At the center of the 1963 Corvette coupe’s legacy, however, is the car’s split-window back glass design. Mitchell’s styling vocabulary and his influence within the Chevrolet styling studio was partly an outgrowth of his curiosity with marine life; sea creatures like the stingray and mako shark had long influenced Mitchell’s work, and many anatomical features like gills, wings, tails, and spines would surface in his work. For the 1963 split-window Corvette, the folded crease of the tumblehome represented a spine-like design element that divided the back glass into two halves, allowing this spine element to run uninterrupted from the roof to the rear deck.
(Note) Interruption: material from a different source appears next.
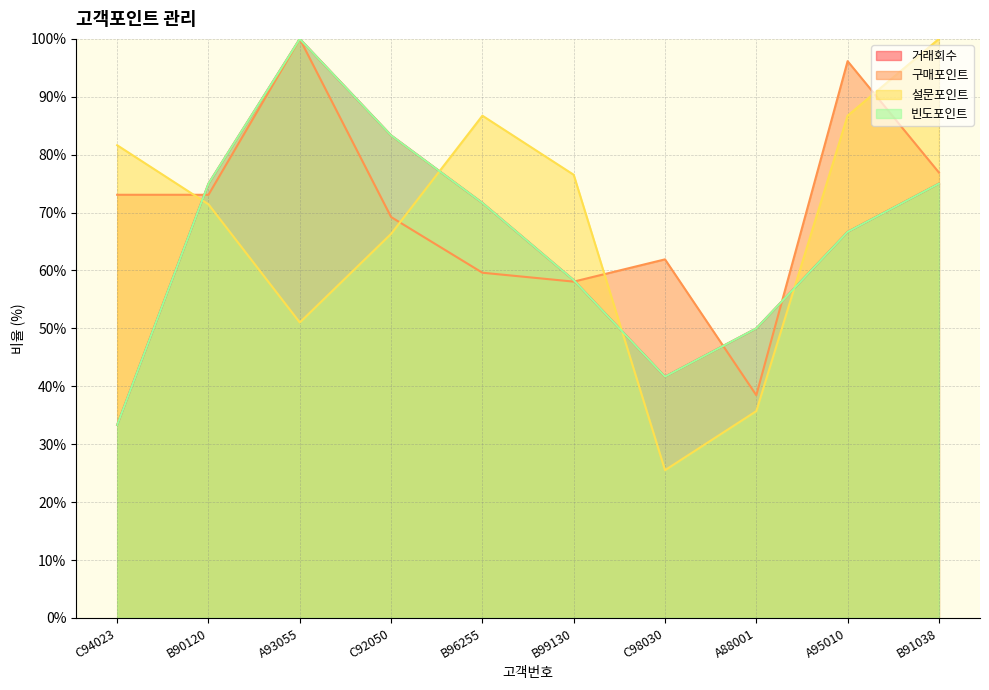

Which category has the highest value across all series?

A93055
How Mitchell expressed this design cue to Shinoda isn’t known exactly, but one story infers that the split-window idea was actually “found” by GM styling exec David Holls at the 1959 Michigan State Fair. A rare German 1937 Adler Trumpf Rennlimousine was spotted, and its owner was asked to bring the car to the GM Tech Center for photography (see the entire car in the gallery). While the car bore zero resemblance to the second-generation Corvette, its rear greenhouse and split rear back glass seemed to be just what Mitchell had been envisioning for the Corvette. While the Corvette’s design was clearly inspired by marine life themes, it was the split-window motif that allowed the “spine” theme to come to full fruition.
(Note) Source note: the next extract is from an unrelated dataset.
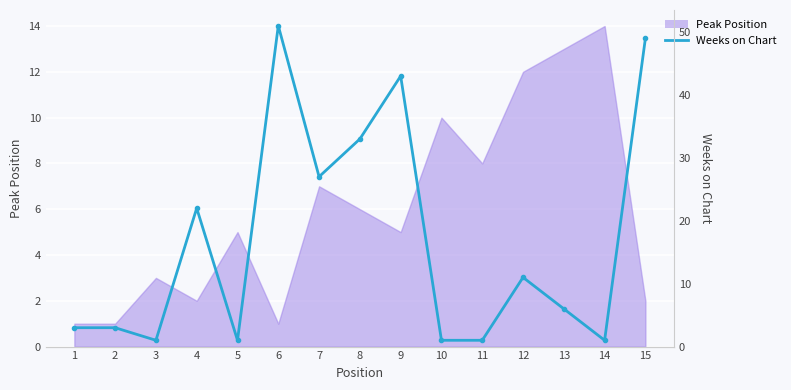

Reading right to left, what are all the values shown in this chart?

15=49	14=1	13=6	12=11	11=1	10=1	9=43	8=33	7=27	6=51	5=1	4=22	3=1	2=3	1=3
Ironically, while the engineering, performance, and styling of the 1963 Corvette Sting Ray was well-received by the public, the split-window back glass was not. The center pillar blocked outward visibility to the rear and quickly became a safety concern. In many instances, owners would remove the two bisected panes and replace them with a single window. Chevy dealerships would even replace the split windows with a single backglass—a cardinal sin in today’s Corvette collector environment. After a single year of production, the split rear-window design was shelved for a single back glass in 1964, and the split-window Corvette of 1963 became one of the most notorious (and beloved!) asterisks in automotive history.